The federal Prime Minister was Obote, the leader of the Uganda People’s Congress, which entered a governing coalition with the dominant Buganda regional party, Kabaka Yekka.
The post of Governor General was abolished with the attainment of republican status and replaced by a non-executive President, a post first held by Mutesa.
In 1964 the coalition between Mutesa and Obote’s parties collapsed over the imposition, against Mutesa’s will, of a referendum to decide the fate of two “lost counties”.
Residents of the two counties voted overwhelmingly in favour of their return from Buganda to Bunyoro.
Apollo Milton Obote
He was a political leader who led Uganda to independence in 1962 from British colonial administration. Following the nation’s independence, he served as Prime Minister of Uganda from 1962 to 1966 and President of Uganda from 1966 to 1971, then again from 1980 to 1985.
He was overthrown by Idi Amin in 1971, but regained power after Amin’s 1979 overthrow. His second period of rule was marred by repression and the deaths of many civilians as a result of a civil war known as the Ugandan Bush War.
While in Kenya, Obote became involved in the national independence movement. Upon returning to Uganda in 1956, he joined the political party Uganda National Congress (UNC), and was elected to the colonial Legislative Council in 1957.
In 1959, the UNC split into two factions, with one faction under the leadership of Obote merging with Uganda People’s Union to form the Uganda People’s Congress (UPC).
In the runup to independence elections, Obote formed a coalition with the Buganda royalist party, Kabaka Yekka.

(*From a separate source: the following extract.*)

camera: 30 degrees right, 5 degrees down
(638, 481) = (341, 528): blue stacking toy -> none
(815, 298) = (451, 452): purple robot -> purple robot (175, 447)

The two parties controlled a Parliamentary majority and Obote became Prime Minister in 1962.
He assumed the post on 25 April 1962, appointed by Sir Walter Coutts, then Governor-General of Uganda.

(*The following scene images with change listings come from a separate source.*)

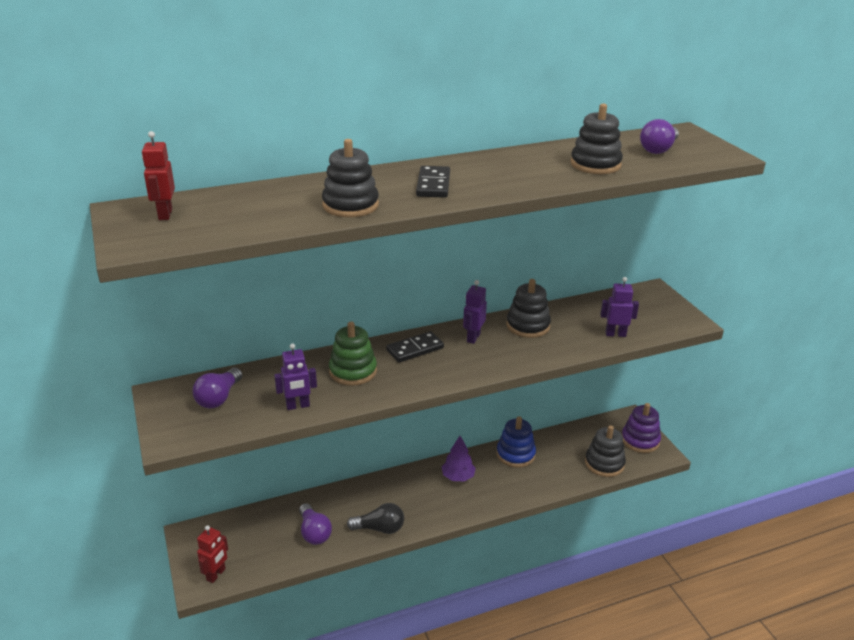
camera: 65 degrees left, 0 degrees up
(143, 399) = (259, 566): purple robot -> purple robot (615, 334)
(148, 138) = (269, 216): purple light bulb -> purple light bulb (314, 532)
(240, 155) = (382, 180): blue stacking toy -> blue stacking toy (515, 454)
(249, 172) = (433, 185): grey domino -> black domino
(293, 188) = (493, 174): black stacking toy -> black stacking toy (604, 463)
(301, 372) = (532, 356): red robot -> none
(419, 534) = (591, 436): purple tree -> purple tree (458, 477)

The following year the position of Governor-General was replaced by a ceremonial presidency to be elected by the parliament.
Mutesa, the Kabaka of Buganda, became the ceremonial President, with Obote as executive prime minister.
William Nadiope was born on April 29, 1910, the son of Yosia Gabula Nadiope, the Paramount Chief of Busoga, whose family is traced back through countless generations of hereditary rulers to two twin ancestors, living in Ethiopia.
The elder travelled to Uganda to found the Basoga people and the younger to found the Baganda.
His father died in 1913 and, as he was only three years old, regents governed until he was finally installed as Kyabazinga (King) of Busoga, in 1930.
He was educated at Mengo High School and Trent College, Derbyshire, where he started law studies, only to have them interrupted when he was called back by the Busoga government to take his father’s office.
During the war he joined the Uganda Rifles and served in Burma and Libya, rising to sergeant-major, but prevented from gaining an officer’s rank because he was serving in a South African controlled unit.
Career After the war he went back to local government and became a public relations officer in the Community Development Department at Kampala.
In 1958 he went into politics as leader of a local party. Later he joined the Uganda Peoples’ Union which merged with Obote’s Uganda Peoples’ Congress in 1960.
In October 1963 he stood for election as President of Uganda and might have carried the day with his wide support throughout the country.
But Milton Obote endorsed the Kabaka of Buganda and spent the whole night of October 3 arguing, cajoling and persuading his party caucus until he secured the Kabaka’s election by 62 votes to 27.
Sir William had to make do with the Vice-Presidency, which he held until the constitutional crisis of April 1966, when Obote seized the opportunity of dismissing him the day after the assassination attempt on Obote on December 19, 1969; he was detained along with Benedicto Kiwanuka and a number of other prominent politicians.